Self-conscious Lutherans increasingly directed Protestantism in Germany and Scandinavia and most German-speaking communities in eastern Europe (see Plate 55). After many internal disputes about who was being most true to Luther's legacy, they sealed the boundaries of Lutheran identity by a Formula of Concord in 1577, confirmed by a Book of Concord in 1580. Its version of Luther's own beliefs was selective, and not unconnected to the unspoken thought about certain key points of theology that if Calvin was for them, developed Lutheranism should be against them, regardless of whether Luther might have concurred with Calvin.
53
One carved plaque from a house in Wittenberg, now ruefully exhibited in the museum of Luther's home, bluntly (and indeed ungrammatically) proclaims: GOTTES WORT UND LUTHERS SCHRIFT / IST DAS BABST UND CALVINI GIFT - 'The Word of God and Luther's writing are poison for the Pope and Calvin'. The hatred was not on the whole symmetrical: as time went on, the Reformed sponsored a number of efforts at reunion, galvanized by the increasing effectiveness of Counter-Reformation Catholicism, but the habitual response among Lutherans was offensive and verbose rejection.
54

Elsewhere, the powerful prose and driving intellectual energy of Calvin's
Institutes
inspired a variety of Churches who felt that Luther's Reformation had not gone far enough. Other major theologians lined up with Calvin against dogmatic Lutheranism, often regretting the division, but seeing little other option: such figures as the exiled Polish bishop Jan Laski (Johannes a Lasco to Latin-speakers trying to get their tongue round Polish consonants), the one-time star preacher of Italy Peter Martyr Vermigli (see pp. 658-62), or the charismatic wandering Scot John Knox. More cautiously, the older established Swiss Protestant Churches made common cause with Calvin. In the Palatinate, an important principality of the empire whose Elector-Prince Friedrich III came to sympathize with the Reformed cause, an international team of Reformed scholars drew up a catechism (a statement of doctrine for teaching purposes) like the
Consensus Tigurinus
, designed to unite as many Protestants as possible. Known as the Heidelberg Catechism, since Heidelberg was the Elector Palatine's capital and home to the university where it was created, it had wide influence from its publication in 1563.
55
Three years later, in 1566, Bullinger drew up a statement, the 'Second Helvetic Confession', with the same agenda of unity, which also won widespread acceptance. Reformed Christianity saved the Reformation from its mid-century phase of hesitation and disappointment. Lutheranism tended to remain frozen in German-speaking and Scandinavian cultures; Reformed Christianity spread through a remarkable variety of language groups and communities, partly because so many of its leading figures had the same experience as Calvin, finding themselves forced to leave their native lands and to proclaim their message in new and alien settings.

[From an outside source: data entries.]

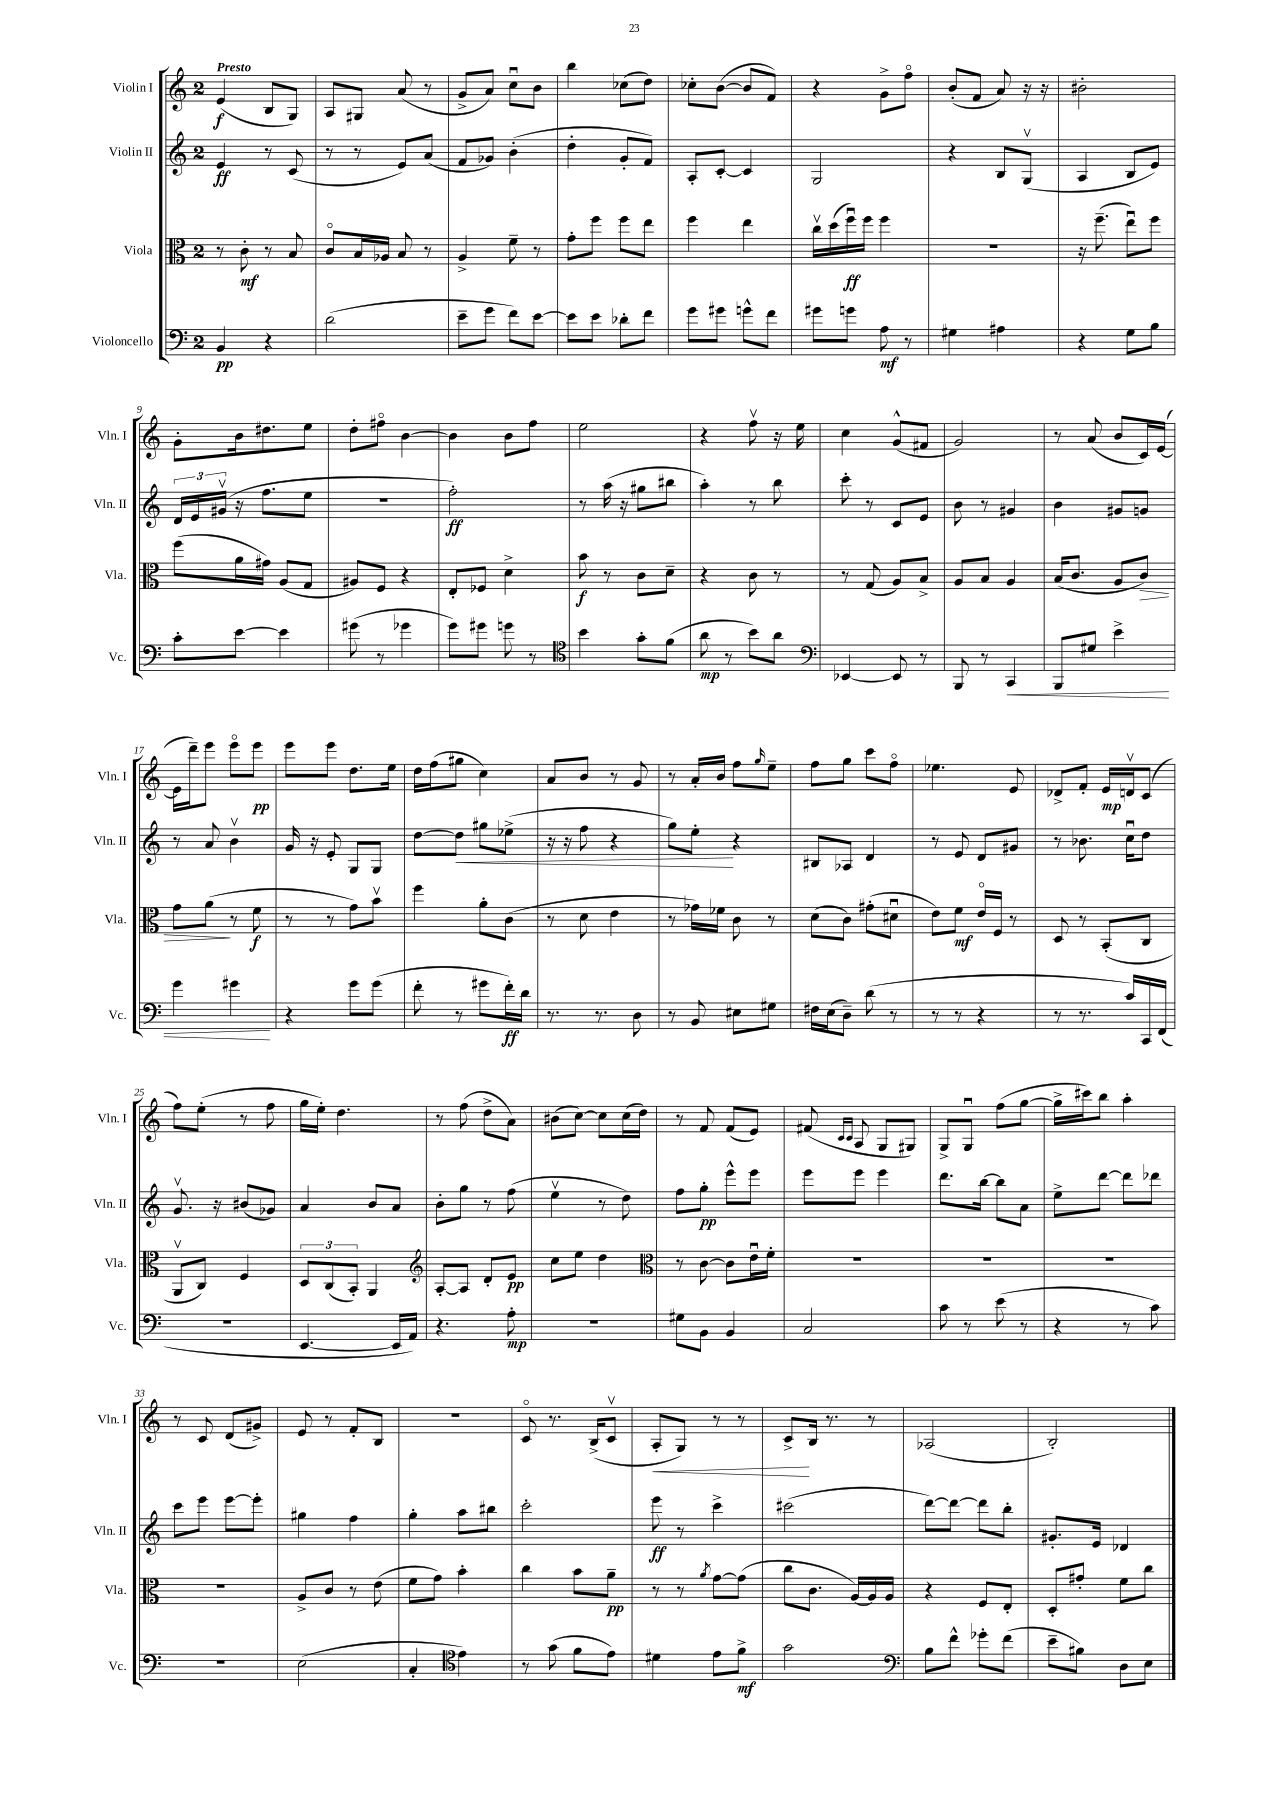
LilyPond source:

<<
\new StaffGroup <<
\new Staff = "s0" \with { instrumentName = "Violin I" shortInstrumentName = "Vln. I" } {
    \clef treble \key c \major \once \override Staff.TimeSignature.style = #'single-digit \time 2/4 \tempo "Presto"
    e'4\f( b8 g8) |
    a8 gis8 a'8( r8 |
    g'8-> a'8) c''8\downbow b'8 |
    b''4 ces''8( d''8) |
    ces''8-. b'8~( b'8 f'8) |
    r4 g'8-> f''8\flageolet |
    b'8-.( f'8 a'8) r16 r16 |
    bis'2-. |
    g'8-. b'16 dis''8. e''8 |
    d''8-. fis''8\flageolet b'4~ |
    b'4 b'8 f''8 |
    e''2 |
    r4 f''8\upbow r16 e''16 |
    c''4 g'8-^( fis'8 |
    g'2) |
    r8 a'8( b'8 c'16) e'16~( |
    e'16 d'''16--) e'''8 e'''8\flageolet e'''8\pp |
    e'''8 e'''8 d''8. e''16 |
    d''16 f''16( gis''8 c''4) |
    a'8 b'8 r8 g'8 |
    r8 a'16-. b'16 f''8 \grace { g''16 } e''8-- |
    f''8 g''8 c'''8 f''8\flageolet |
    ees''4. e'8 |
    des'8-> f'8-. e'16\mp d'16\upbow c'8( |
    f''8) e''8-.( r8 f''8 |
    g''16 e''16-.) d''4. |
    r8 f''8( d''8-> a'8) |
    bis'8( c''8~) c''8 c''16( d''16) |
    r8 f'8 f'8( e'8) |
    fis'8( \grace { c'16 c'16 } a8 g8 gis8) |
    g8-> g8\downbow f''8( g''8~ |
    g''16-> cis'''16) b''8 a''4-. |
    r8 c'8 d'8( gis'8->) |
    e'8 r8 f'8-. b8 |
    r2 |
    c'8\flageolet r8. b16->( c'8\upbow |
    a8-.\< g8) r8 r8 |
    c'8->\! b16 r8. r8 |
    aes2( |
    b2-.) \bar "|." |
}
\new Staff = "s1" \with { instrumentName = "Violin II" shortInstrumentName = "Vln. II" } {
    \clef treble \key c \major \once \override Staff.TimeSignature.style = #'single-digit \time 2/4
    e'4\ff r8 c'8( |
    r8 r8 e'8) a'8( |
    f'8 ges'8) b'4-.( |
    d''4-. g'8-. f'8) |
    a8-. c'8~-. c'4 |
    g2 |
    r4 b8 g8\upbow( |
    a4 b8 e'8) |
    \tuplet 3/2 { d'16 e'16 gis'16\upbow( } r16 f''8. e''8 |
    R2 |
    f''2-.\ff) |
    r8 a''16( r16 gis''8 bis''8 |
    a''4-.) r8 b''8 |
    c'''8-. r8 c'8 e'8 |
    b'8 r8 gis'4 |
    b'4 gis'8 g'8 |
    r8 a'8 b'4\upbow |
    g'16 r16 e'8-. g8 g8 |
    d''8~ d''8\< gis''8 ees''8->( |
    r16 r16 f''8 r4 |
    g''8) e''8-.\! r4 |
    bis8 aes8 d'4 |
    r8 e'8 d'8 gis'8 |
    r8 bes'8. c''16\downbow d''8 |
    g'8.\upbow r16 bis'8( ges'8) |
    a'4 b'8 a'8 |
    b'8-. g''8 r8 f''8( |
    e''4\upbow r8 d''8) |
    f''8 g''8-.\pp e'''8-^ e'''8 |
    e'''8 e'''8 e'''4 |
    d'''8. b''16~ b''8 a'8 |
    e''8-> d'''8~ d'''8 des'''8 |
    c'''8 e'''8 e'''8~ e'''8-. |
    gis''4 f''4 |
    g''4-. a''8 bis''8 |
    c'''2-. |
    e'''8\ff r8 c'''4-> |
    cis'''2( |
    d'''8~) d'''8~ d'''8 b''8-. |
    gis'8.-. e'16 des'4 \bar "|." |
}
\new Staff = "s2" \with { instrumentName = "Viola" shortInstrumentName = "Vla." } {
    \clef alto \key c \major \once \override Staff.TimeSignature.style = #'single-digit \time 2/4
    r8 c'8-.\mf r8 b8 |
    c'8\flageolet b16 aes16 b8 r8 |
    a4-> f'8-- r8 |
    g'8-. f''8 f''8 e''8 |
    f''4 e''4 |
    c''16\upbow d''16( f''16\downbow\ff) f''16 f''4 |
    R2 |
    r16 f''8.--( e''8\downbow) f''8 |
    f''8( a'16 gis'16) a8( g8 |
    ais8) f8 r4 |
    e8-. fes8 d'4-> |
    b'8\f r8 c'8 d'8-- |
    r4 c'8 r8 |
    r8 g8( a8) b8-> |
    a8 b8 a4 |
    b16( c'8. a8 c'8\>) |
    g'8 a'8\!( r8 f'8\f |
    r8 r8 g'8) b'8\upbow |
    f''4 a'8-. c'8( |
    r8 d'8 e'4 |
    r8 ges'16) fes'16 c'8 r8 |
    d'8( c'8) gis'8-.( dis'8\downbow |
    e'8) f'8\mf e'16\flageolet f16 r8 |
    d8 r8 b,8-.( c8 |
    a,8\upbow c8) f4 |
    \tuplet 3/2 { d8 c8( b,8-.) } a,4 |
    \clef treble a8~-. a8 d'8-. e'8\pp |
    c''8 e''8 d''4 |
    \clef alto r8 c'8~ c'8 e'16\downbow f'16-. |
    R2 |
    R2 |
    R2 |
    R2 |
    a8-> c'8 r8 e'8( |
    f'8 g'8) b'4-. |
    c''4 b'8 a'8--\pp |
    r8 r8 \acciaccatura { a'8 } g'8~ g'8( |
    c''8 c'8. a16~) a16 a16 |
    r4 f8 e8-. |
    d8-. gis'8-. f'8 c''8 \bar "|." |
}
\new Staff = "s3" \with { instrumentName = "Violoncello" shortInstrumentName = "Vc." } {
    \clef bass \key c \major \once \override Staff.TimeSignature.style = #'single-digit \time 2/4
    b,4\pp r4 |
    d'2( |
    e'8-- g'8 f'8) e'8~ |
    e'8 e'8 des'8-. f'8 |
    g'8 gis'8 g'8-^ f'8 |
    gis'8 g'8 a8\mf r8 |
    gis4 ais4 |
    r4 g8 b8 |
    c'8-. e'8~ e'4 |
    gis'8( r8 ges'4 |
    g'8) gis'8 g'8 r8 |
    \clef tenor b'4 g'8-. f'8( |
    a'8\mp r8 b'8) a'8 |
    \clef bass ees,4~ ees,8 r8 |
    b,,8 r8 c,4\< |
    b,,8 gis8 e'4-> |
    g'4 gis'4\! |
    r4 g'8 g'8( |
    f'8-. r8 gis'8 f'16-.\ff) d'16 |
    r8. r8. d8 |
    r8 b,8 eis8 gis8 |
    fis16 e16( d8--) d'8( r8 |
    r8 r8 r4 |
    r8 r8. c'16) c,16 f,16( |
    R2 |
    e,4.~ e,16 a,16) |
    r4. a8-.\mp |
    R2 |
    gis8 b,8 b,4 |
    c2 |
    c'8 r8 e'8( r8 |
    r4 r8 c'8) |
    R2 |
    e2( |
    c4-. \clef tenor e'4) |
    r8 g'8( f'8 e'8) |
    dis'4 e'8 f'8->\mf |
    g'2 |
    \clef bass b8 f'8-^ ges'8-. f'8( |
    e'8-- bis8) d8 e8 \bar "|." |
}
>>
>>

REFORMED PROTESTANTS, CONFESSIONALIZATION AND TOLERATION (1560-1660)

During the 1560s Reformed Christianity brought militancy and a rebellious spirit to the magisterial Reformation. Like Luther, Calvin was a theologian of Romans 13.1 - of obedience. Yet as he built his Church in Geneva, he was much more careful than Luther or Zwingli to keep Church structures separate from the existing city authorities. He had a clear vision of God's people making decisions for themselves: his Church had a mind of its own over and against temporal power, just as much as the old Church of the Pope. In Geneva this was not a problem, after Calvin had clawed his way to political dominance, because Church and temporal power were in general agreement, but elsewhere people might take up Calvin's blueprint for Church structures and ignore what the magistrate wanted or ordered. To Calvin's alarm, he found that in the Netherlands, Scotland and France, he had sponsored movements of revolution, people inspired by the thought that they were the elect army of God whose duty was to take on Antichrist.